Here's all that remains from the log from yesterday. You can see it's doing something with tmp/component-download-ncit.owl.owl.

Log

``` --update ../sparql/fix_complex_reification.ru \ remove -T config/properties.txt --select complement --select properties --trim true \ annotate --ontology-iri http://purl.obolibrary.org/obo/mondo/sources/icd10who.owl --version-iri http://purl.obolibrary.org/obo/mondo/sources/2023-09-11/icd10who.owl -o components/icd10who.owl; fi if [ true = true ] && [ true = true ]; then robot --catalog catalog-v001.xml merge -I http://purl.obolibrary.org/obo/ncit.owl \ annotate --ontology-iri http://purl.obolibrary.org/obo/mondo-ingest/component-download-ncit.owl annotate -V http://purl.obolibrary.org/obo/mondo-ingest/releases/2023-09-11/component-download-ncit.owl --annotation owl:versionInfo 2023-09-11 -o tmp/component-download-ncit.owl.owl; fi if [ true = true ]; then robot --catalog catalog-v001.xml query -i "tmp/component-download-ncit.owl.owl" -q "../sparql/ncit-relevant-signature.sparql" tmp/ncit_relevant_signature.txt; fi if [ false = false ] && [ true = true ]; then robot --catalog catalog-v001.xml remove -i tmp/component-download-ncit.owl.owl --select imports \ rename --mappings config/property-map-1.sssom.tsv --allow-missing-entities true \ rename --mappings config/property-map-2.sssom.tsv --allow-missing-entities true \ query --update ../sparql/rm_xref_by_prefix.ru \ remove -T tmp/ncit_relevant_signature.txt --select complement --select "classes individuals" --trim false \ remove -T config/properties.txt --select complement --select properties --trim true \ remove --term "http://purl.obolibrary.org/obo/NCIT_C179199" --axioms "equivalent" \ annotate --ontology-iri http://purl.obolibrary.org/obo/mondo/sources/ncit.owl --version-iri http://purl.obolibrary.org/obo/mondo/sources/2023-09-11/ncit.owl -o components/ncit.owl; fi Killed make: *** [mondo-ingest.Makefile:73: components/ncit.owl] Error 137 Command exited with non-zero status 2 ### DEBUG STATS ### Elapsed time: 39:55.68 Peak memory: 15397432 kb ```

I believe I also tried SKIP_HUGE=true earlier as well, but I'm not 100% certain.
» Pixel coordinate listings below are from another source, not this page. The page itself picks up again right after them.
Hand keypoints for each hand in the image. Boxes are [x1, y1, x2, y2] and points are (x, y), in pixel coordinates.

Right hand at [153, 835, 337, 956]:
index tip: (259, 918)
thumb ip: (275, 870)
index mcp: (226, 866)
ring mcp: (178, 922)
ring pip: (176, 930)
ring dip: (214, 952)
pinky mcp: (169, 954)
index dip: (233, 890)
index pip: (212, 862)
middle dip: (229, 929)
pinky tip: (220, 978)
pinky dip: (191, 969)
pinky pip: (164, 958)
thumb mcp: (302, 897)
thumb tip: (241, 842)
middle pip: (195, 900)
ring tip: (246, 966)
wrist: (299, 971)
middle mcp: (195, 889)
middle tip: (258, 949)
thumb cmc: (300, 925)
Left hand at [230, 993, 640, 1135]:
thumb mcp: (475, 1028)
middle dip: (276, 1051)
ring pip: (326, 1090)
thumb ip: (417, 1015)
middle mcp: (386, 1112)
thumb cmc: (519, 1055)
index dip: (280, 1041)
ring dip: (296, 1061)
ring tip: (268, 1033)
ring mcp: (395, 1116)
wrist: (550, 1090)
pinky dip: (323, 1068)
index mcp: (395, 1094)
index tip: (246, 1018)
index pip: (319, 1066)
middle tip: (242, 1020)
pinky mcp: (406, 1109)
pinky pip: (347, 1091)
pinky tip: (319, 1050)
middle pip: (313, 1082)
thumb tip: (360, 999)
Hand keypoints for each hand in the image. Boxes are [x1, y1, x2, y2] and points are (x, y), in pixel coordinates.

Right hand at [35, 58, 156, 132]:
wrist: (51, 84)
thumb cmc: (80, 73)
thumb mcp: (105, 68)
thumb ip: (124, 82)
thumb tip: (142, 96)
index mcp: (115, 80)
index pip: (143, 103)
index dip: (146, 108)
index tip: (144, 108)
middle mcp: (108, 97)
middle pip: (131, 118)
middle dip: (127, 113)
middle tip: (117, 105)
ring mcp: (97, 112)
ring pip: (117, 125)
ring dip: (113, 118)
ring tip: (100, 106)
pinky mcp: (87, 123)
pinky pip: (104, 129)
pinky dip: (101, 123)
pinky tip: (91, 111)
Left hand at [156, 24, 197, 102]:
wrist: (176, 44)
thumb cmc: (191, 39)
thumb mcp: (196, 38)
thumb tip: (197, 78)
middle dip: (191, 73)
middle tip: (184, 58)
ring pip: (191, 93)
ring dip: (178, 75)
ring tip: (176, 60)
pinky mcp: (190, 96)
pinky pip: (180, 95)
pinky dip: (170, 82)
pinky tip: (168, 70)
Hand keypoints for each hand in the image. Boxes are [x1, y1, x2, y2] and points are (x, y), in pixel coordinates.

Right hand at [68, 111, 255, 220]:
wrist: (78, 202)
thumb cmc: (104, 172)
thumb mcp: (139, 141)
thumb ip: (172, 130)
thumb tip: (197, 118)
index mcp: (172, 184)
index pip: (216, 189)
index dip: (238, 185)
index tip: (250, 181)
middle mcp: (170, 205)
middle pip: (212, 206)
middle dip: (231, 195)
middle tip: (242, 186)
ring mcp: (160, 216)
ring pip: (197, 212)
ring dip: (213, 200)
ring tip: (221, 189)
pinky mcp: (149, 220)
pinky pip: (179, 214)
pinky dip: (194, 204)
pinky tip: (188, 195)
matentzn commented 1 year ago

COMP=false sh run.sh make test

If you do this, you are passing the COMP parameter to the shell script, not make. The second solution is the right one.
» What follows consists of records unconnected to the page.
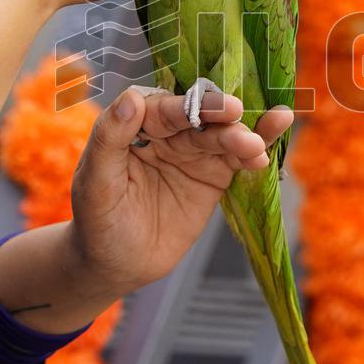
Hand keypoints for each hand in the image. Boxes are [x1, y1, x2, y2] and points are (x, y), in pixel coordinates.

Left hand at [67, 89, 293, 298]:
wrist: (116, 265)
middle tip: (238, 114)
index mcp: (135, 125)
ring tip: (255, 147)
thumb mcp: (95, 182)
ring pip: (221, 137)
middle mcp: (167, 132)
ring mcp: (192, 153)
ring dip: (242, 136)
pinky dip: (254, 152)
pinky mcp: (213, 176)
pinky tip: (268, 149)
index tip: (208, 107)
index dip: (186, 106)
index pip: (163, 109)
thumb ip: (109, 138)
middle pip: (198, 117)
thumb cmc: (96, 221)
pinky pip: (236, 160)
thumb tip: (131, 97)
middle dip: (218, 114)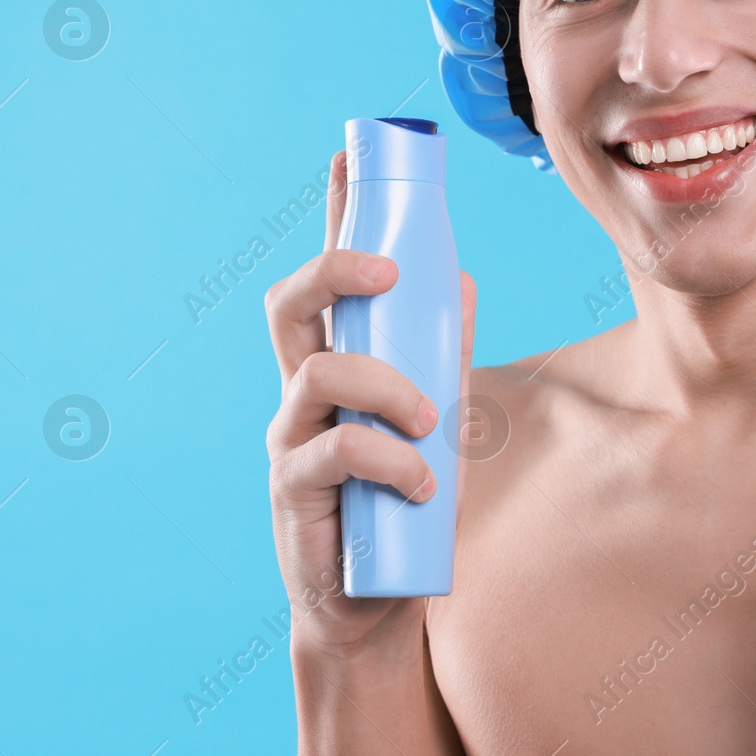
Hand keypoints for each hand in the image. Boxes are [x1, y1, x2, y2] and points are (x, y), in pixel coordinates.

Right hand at [264, 148, 477, 656]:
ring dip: (385, 386)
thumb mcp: (433, 417)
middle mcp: (304, 389)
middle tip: (389, 271)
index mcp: (339, 360)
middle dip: (333, 269)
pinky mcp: (293, 489)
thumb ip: (442, 352)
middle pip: (290, 304)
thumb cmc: (402, 499)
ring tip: (432, 423)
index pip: (330, 276)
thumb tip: (465, 279)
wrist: (376, 600)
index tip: (347, 154)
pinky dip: (387, 458)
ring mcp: (293, 436)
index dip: (334, 214)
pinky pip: (332, 451)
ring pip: (316, 372)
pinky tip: (421, 481)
"Killed" means it ran out of memory, or rather, not often than not, that you gave more memory to the robot process (check run.sh) then you allocated to docker. Always make sure you are 15-20% below docker Max.

joeflack4 commented 1 year ago

Yeah I should have tried that earlier. It passed:

Finished running all tests successfully.
Elapsed time: 14:30.81
Peak memory: 8562068 kb

I know about Killed. I'll jot down a note about that robot memory mismatch.. good to remember if it ever comes up.